Short problem a
Repeat the records word for word. Begin at their first line and stop after the line that contains "genus: Iris".

== == ==

Pedigree and productivity

https://www.insidehighered.com/news/2019/05/02/study-when-it-comes-research-output-where-phds-get-hired-matters-more-where-they

This is an interesting study that shows that faculty productivity depends on mostly on the institution where one is at not the institution where one got their Phd.

The message is that if the organization is excellent it brings up everything. This was an argument used in the past at the labs as why we needed excellence at the labs. In other words having excellence in open science will bring up the quality of all parts of the lab. 

37 comments:

Anonymous said...

"...productivity depends on mostly on the institution where one is at not the institution where one got their Phd."

1) "where one is at" should be "where one is located' or similar. Just really bad grammar.

2) it is "Ph.D." not "Phd" This just flags you as a long-time intellectually and educationally deficient poster who has no real knowledge of the labs or of science.

Anonymous said...

5/02/2019 6:03 PM


Well that really addresses the point of the poster.

Anonymous said...

"2) it is "Ph.D." not "Phd" This just flags you as a long-time intellectually and educationally deficient poster who has no real knowledge of the labs or of science."

Suppose that is true, the point of the poster still stands.

Anonymous said...

The poster is a long-time troll. He knows nothing but pretends to have inside knowledge. Ignoring is best.

Anonymous said...

The poster is a long-time troll. He knows nothing but pretends to have inside knowledge. Ignoring is best.

5/03/2019 5:07 PM

This poster is a long-time troll, he refuses to use logic to address any issue. He has not worked in the lab for 12 years and has a clear agenda.

Anonymous said...

"The poster is a long-time troll. He knows nothing but pretends to have inside knowledge."

Troll or not the poster has raised a valid point and everyone can agree that it is certainly relevent to the NNSA labs at least at LLNL and LANL. There is no insider knowledge needed to see that these places are no longer anywhere near the scientific level that had been in the early 2000s, 90s, 80s and so on. I think a few years ago there was a study of the ranking of US institutions in terms of scientific output which LANL and LLNL had both been in the top 30, now it is like 150 and 350, and LLNL had taken the biggest hit. Maybe someone can get that data again.

Anonymous said...

What is the point? What do you suggest? Or is it just complaining, or worse yet, schadenfreude?

Anonymous said...

What do you suggest?

Hiring better people would be a good start.

Anonymous said...

Due to the overall degradation of US education there are no better people. Get used to American 2nd-rateness in science.

Anonymous said...

"Due to the overall degradation of US education there are no better people. Get used to American 2nd-rateness in science.

5/06/2019 4:57 PM"

I have to disagree with you on this point. 25 years ago the labs would commonly get postdocs from the top 10 schools. In the number
was close to 35%, now it is down to 5% to 3%. There are plenty of good people out there but they are simply not going to the labs anymore. After Nanos it got out that at least LANL was not a stable place, so if you are postdoc you are taking a significant risk that you
could really hurt you career if the lab gets stood down for year or more. It happened once who is to say that it will not happen again.

Anonymous said...

== == ==

Short problem b
According to the post on pedigree and productivity, what does faculty productivity mostly depend on?

== == ==

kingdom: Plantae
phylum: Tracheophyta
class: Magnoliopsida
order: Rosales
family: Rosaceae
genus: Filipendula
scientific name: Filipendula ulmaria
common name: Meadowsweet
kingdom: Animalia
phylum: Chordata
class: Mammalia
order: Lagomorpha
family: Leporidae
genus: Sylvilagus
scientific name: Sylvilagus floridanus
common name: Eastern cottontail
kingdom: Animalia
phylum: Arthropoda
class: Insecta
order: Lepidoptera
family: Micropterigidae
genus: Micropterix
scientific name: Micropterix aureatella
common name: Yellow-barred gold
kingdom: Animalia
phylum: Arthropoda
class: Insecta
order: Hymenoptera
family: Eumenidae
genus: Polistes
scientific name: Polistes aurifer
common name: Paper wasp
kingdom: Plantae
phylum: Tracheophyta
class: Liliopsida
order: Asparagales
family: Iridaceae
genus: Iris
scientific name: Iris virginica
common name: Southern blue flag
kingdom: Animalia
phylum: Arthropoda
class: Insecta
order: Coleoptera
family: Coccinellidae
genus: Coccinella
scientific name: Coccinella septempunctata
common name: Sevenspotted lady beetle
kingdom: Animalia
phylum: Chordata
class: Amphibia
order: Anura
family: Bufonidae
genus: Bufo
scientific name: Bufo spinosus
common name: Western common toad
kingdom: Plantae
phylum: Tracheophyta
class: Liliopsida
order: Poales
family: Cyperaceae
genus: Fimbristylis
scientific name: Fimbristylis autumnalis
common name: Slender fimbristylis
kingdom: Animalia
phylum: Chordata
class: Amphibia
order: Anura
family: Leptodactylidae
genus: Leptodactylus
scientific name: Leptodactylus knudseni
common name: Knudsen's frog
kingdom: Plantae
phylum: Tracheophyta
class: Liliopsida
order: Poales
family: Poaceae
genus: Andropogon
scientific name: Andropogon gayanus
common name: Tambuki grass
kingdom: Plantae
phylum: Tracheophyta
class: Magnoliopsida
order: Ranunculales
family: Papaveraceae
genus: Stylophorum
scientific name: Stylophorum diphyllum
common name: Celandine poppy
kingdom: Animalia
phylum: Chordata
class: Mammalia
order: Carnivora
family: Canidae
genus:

== == ==

Written reply a
kingdom: Plantae
phylum: Tracheophyta
class: Magnoliopsida
order: Rosales
family: Rosaceae
genus: Filipendula
scientific name: Filipendula ulmaria
common name: Meadowsweet
kingdom: Animalia
phylum: Chordata
class: Mammalia
order: Lagomorpha
family: Leporidae
genus: Sylvilagus
scientific name: Sylvilagus floridanus
common name: Eastern cottontail
kingdom: Animalia
phylum: Arthropoda
class: Insecta
order: Lepidoptera
family: Micropterigidae
genus: Micropterix
scientific name: Micropterix aureatella
common name: Yellow-barred gold
kingdom: Animalia
phylum: Arthropoda
class: Insecta
order: Hymenoptera
family: Eumenidae
genus: Polistes
scientific name: Polistes aurifer
common name: Paper wasp
kingdom: Plantae
phylum: Tracheophyta
class: Liliopsida
order: Asparagales
family: Iridaceae
genus: Iris

Written reply b
It depends mostly on the institution where one is at, not the institution where one got their PhD.